- TASK STATEMENT
In the records below, begin at the line containing "right knee: (178, 309)" and end at the line containing "right elbow: (82, 268)"; quote every line in that span exactly, including both boundary lines, and no others.

───── THE DATA ─────

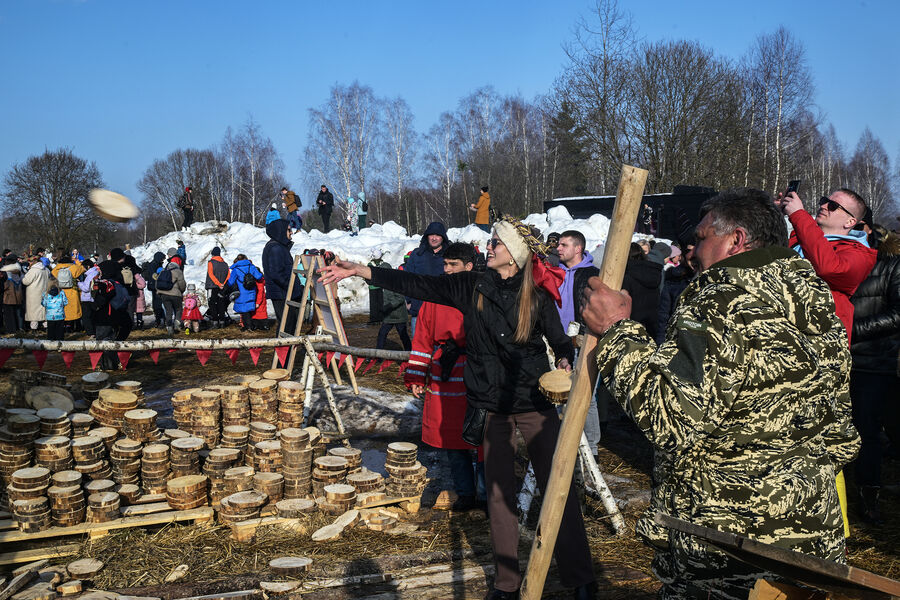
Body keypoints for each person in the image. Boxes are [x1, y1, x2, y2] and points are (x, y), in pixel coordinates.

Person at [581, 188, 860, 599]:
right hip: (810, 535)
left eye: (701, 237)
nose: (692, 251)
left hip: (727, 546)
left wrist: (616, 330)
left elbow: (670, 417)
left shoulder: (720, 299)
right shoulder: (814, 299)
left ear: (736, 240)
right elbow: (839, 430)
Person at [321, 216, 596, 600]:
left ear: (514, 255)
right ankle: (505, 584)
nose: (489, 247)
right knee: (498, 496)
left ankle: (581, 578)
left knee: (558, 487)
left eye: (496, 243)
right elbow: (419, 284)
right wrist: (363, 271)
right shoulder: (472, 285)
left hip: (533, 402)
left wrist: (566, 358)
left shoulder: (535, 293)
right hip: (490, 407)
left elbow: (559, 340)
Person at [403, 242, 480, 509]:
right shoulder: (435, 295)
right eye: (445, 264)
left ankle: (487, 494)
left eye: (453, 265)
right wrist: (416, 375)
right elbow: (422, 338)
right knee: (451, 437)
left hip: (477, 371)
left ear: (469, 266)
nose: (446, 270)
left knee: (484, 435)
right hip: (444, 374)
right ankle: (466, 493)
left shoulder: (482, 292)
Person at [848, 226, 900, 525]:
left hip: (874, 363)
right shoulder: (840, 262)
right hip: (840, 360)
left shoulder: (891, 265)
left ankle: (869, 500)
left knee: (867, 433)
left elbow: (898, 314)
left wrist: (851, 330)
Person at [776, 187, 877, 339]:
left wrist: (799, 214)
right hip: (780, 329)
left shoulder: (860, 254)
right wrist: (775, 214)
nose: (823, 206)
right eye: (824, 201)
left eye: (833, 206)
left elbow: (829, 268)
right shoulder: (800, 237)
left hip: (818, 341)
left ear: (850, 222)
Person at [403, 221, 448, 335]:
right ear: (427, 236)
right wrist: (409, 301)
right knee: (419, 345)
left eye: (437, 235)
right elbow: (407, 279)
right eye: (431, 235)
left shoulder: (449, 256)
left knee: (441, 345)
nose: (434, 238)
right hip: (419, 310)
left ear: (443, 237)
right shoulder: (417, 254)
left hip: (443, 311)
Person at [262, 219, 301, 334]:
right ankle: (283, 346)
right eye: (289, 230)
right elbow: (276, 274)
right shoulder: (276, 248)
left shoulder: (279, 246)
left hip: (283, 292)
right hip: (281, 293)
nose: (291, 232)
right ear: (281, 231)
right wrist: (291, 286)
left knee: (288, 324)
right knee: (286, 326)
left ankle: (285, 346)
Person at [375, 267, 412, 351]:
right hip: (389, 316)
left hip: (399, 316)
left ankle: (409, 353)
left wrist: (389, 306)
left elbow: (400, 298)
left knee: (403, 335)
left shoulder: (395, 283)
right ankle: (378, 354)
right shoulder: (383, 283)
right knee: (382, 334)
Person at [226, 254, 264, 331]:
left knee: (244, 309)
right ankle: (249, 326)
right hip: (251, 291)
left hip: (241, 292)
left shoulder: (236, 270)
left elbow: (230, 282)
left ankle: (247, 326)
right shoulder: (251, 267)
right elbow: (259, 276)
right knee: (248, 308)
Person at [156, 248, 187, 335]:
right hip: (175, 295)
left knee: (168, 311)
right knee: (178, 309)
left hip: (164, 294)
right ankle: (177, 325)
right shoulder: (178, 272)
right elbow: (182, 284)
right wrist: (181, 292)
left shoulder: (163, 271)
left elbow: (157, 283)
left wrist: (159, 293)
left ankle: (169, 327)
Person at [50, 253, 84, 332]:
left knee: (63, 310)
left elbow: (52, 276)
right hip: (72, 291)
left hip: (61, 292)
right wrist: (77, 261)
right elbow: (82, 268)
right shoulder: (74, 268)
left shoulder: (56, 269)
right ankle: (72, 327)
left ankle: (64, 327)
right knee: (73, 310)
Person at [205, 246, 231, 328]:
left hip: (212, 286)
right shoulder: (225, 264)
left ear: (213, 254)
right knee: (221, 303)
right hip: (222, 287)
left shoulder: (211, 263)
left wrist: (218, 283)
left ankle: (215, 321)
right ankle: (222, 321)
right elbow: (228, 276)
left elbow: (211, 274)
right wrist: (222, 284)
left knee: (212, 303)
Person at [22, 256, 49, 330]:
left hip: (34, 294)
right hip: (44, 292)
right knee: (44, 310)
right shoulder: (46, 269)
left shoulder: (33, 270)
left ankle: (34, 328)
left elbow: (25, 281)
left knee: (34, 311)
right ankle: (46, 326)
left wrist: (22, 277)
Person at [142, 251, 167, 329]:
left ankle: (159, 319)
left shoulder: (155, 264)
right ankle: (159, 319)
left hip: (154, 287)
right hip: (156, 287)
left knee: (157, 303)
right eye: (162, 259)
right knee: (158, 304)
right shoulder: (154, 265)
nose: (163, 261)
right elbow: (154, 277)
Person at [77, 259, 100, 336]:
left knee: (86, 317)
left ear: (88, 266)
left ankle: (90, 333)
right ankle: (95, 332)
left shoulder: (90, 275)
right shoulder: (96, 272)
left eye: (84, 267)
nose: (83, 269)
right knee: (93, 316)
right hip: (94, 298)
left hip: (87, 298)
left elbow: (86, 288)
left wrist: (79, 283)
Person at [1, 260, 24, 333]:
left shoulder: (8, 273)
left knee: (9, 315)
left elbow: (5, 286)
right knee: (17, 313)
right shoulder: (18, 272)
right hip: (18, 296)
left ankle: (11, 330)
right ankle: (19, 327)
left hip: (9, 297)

─────
───── THE DATA ─────

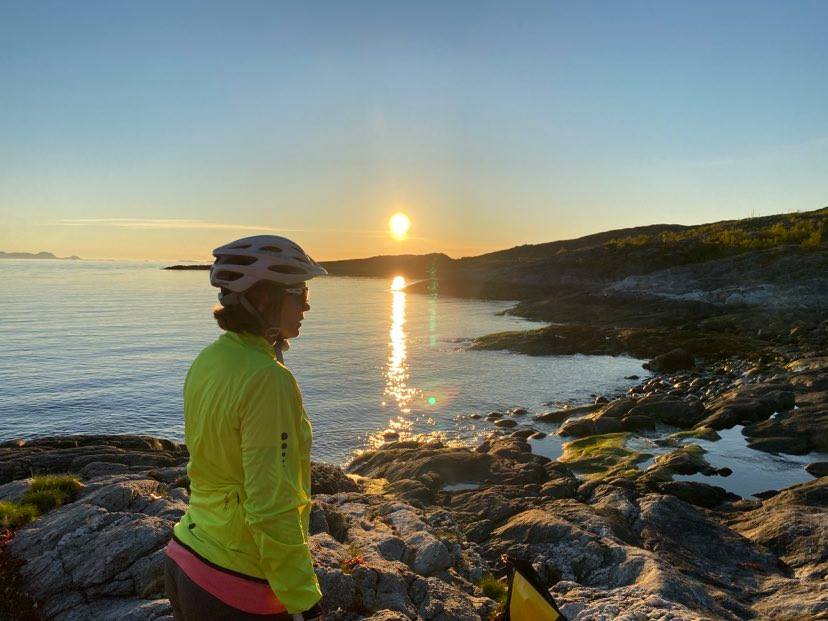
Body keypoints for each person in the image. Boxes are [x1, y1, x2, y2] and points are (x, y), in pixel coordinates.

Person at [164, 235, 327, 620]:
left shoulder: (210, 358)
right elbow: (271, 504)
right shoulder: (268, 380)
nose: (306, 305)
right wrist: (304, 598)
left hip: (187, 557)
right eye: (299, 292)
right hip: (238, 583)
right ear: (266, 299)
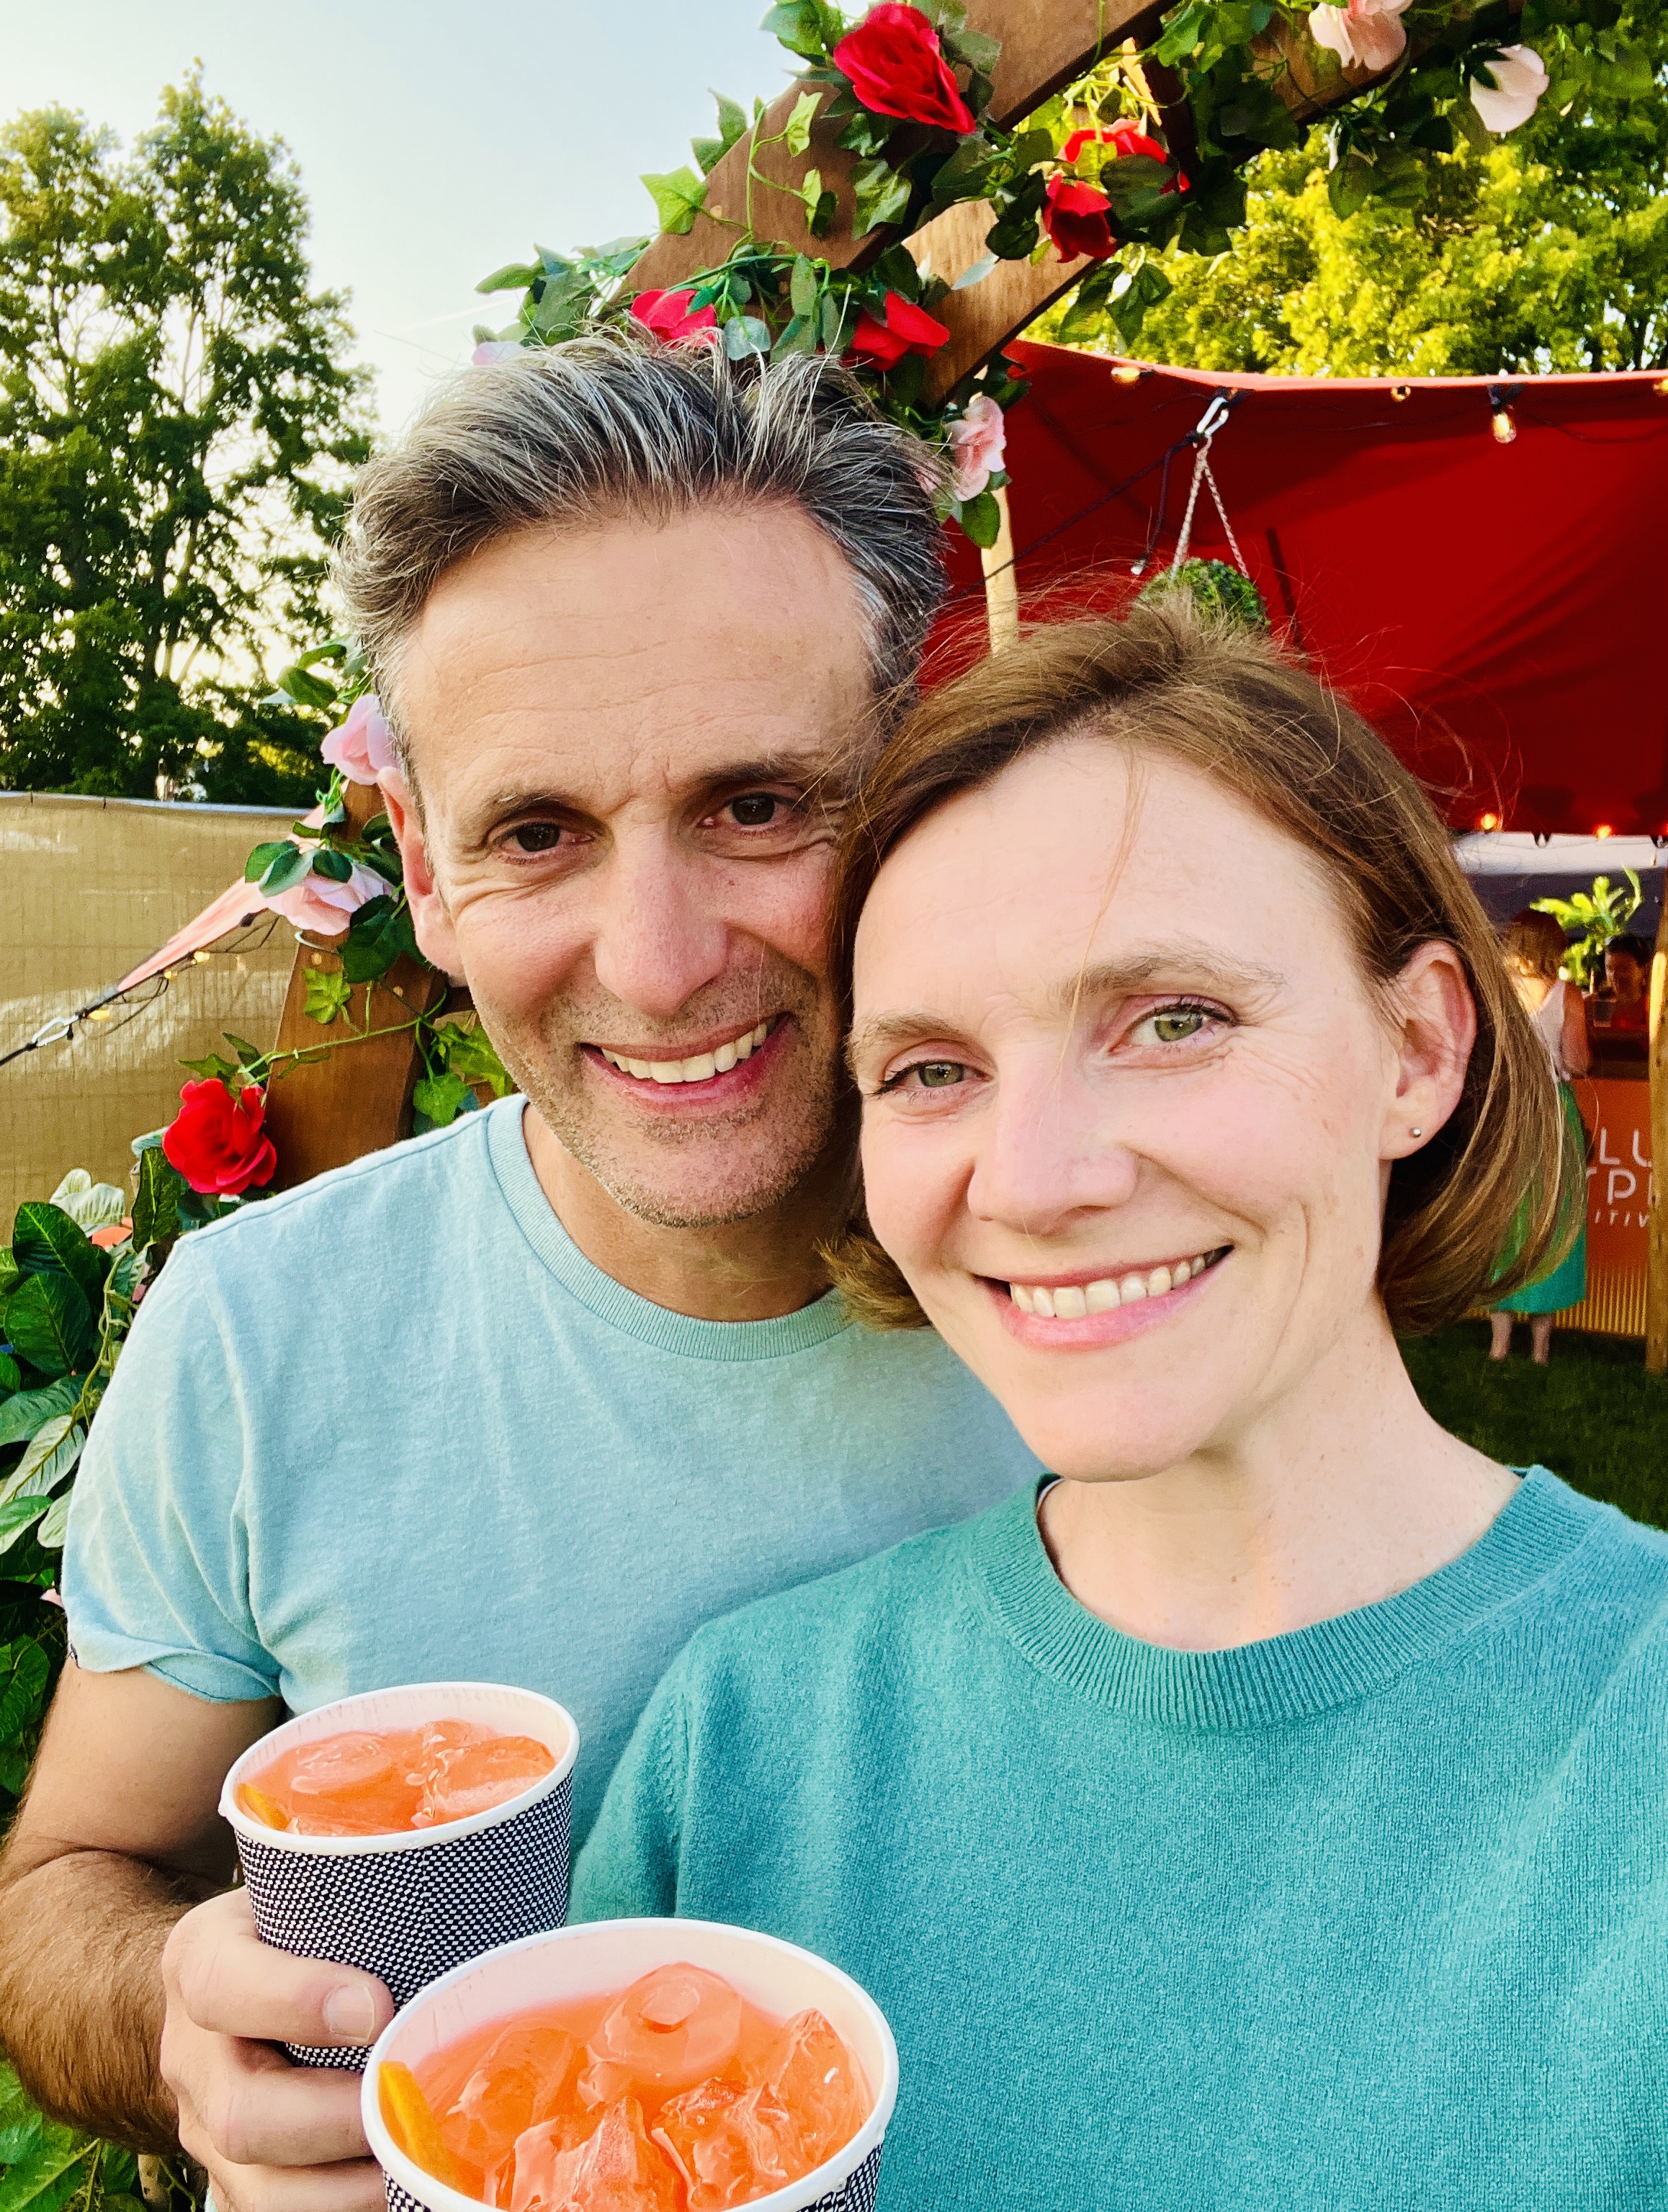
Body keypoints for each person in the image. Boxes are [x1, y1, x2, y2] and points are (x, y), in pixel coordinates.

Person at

─────
───── THE DATA ─────

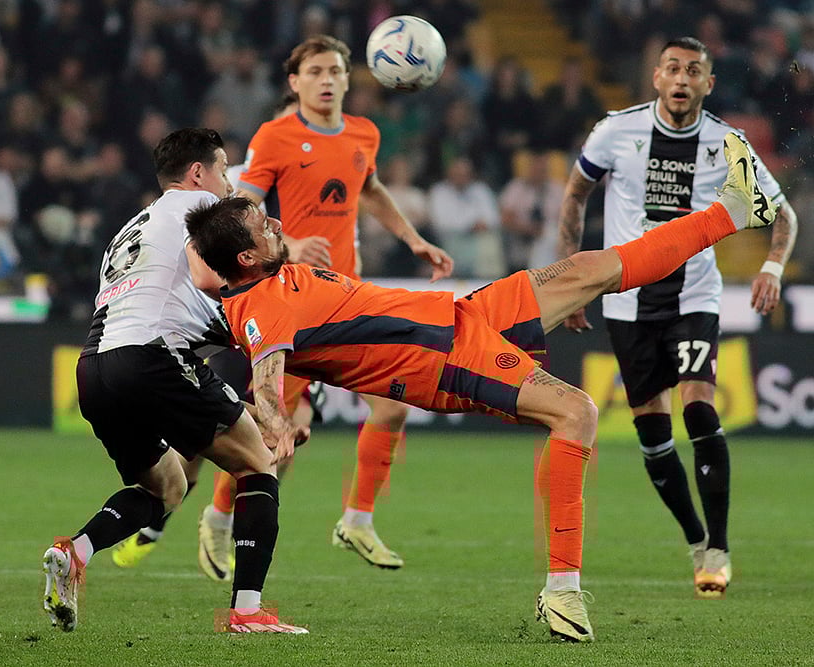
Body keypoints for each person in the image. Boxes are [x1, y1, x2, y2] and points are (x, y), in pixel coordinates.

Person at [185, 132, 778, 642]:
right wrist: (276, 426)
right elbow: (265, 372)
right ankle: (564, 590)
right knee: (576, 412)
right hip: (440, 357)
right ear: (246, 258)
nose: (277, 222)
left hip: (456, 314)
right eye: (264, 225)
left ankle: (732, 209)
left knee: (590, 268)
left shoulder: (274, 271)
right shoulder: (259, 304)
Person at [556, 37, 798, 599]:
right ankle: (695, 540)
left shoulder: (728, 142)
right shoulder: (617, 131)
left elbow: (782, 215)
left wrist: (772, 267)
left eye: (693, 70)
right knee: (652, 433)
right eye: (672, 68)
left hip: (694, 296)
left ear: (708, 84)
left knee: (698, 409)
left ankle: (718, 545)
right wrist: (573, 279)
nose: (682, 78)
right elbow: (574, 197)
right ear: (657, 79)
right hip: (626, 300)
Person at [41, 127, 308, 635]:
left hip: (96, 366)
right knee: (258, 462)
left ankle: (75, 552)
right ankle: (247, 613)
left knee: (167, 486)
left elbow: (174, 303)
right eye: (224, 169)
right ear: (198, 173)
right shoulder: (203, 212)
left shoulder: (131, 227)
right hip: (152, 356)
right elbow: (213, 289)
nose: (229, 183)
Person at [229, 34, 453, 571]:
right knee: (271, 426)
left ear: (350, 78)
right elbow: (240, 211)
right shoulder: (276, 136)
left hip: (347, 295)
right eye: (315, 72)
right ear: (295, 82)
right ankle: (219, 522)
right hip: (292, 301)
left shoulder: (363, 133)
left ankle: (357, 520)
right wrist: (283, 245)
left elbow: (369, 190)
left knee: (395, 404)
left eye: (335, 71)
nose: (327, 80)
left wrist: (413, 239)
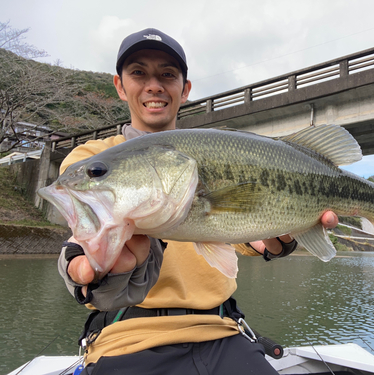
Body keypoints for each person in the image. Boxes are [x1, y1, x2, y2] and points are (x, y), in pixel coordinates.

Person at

─────

- ANSWER BOX
right knee: (178, 309)
left hip: (164, 294)
right ankle: (177, 325)
right shoulder: (178, 272)
right elbow: (182, 284)
right wrist: (181, 292)
left shoulder: (163, 271)
left elbow: (157, 283)
left wrist: (159, 293)
left ankle: (169, 327)
Person at [50, 253, 84, 332]:
left knee: (63, 310)
left elbow: (52, 276)
right hip: (72, 291)
left hip: (61, 292)
right wrist: (77, 261)
right elbow: (82, 268)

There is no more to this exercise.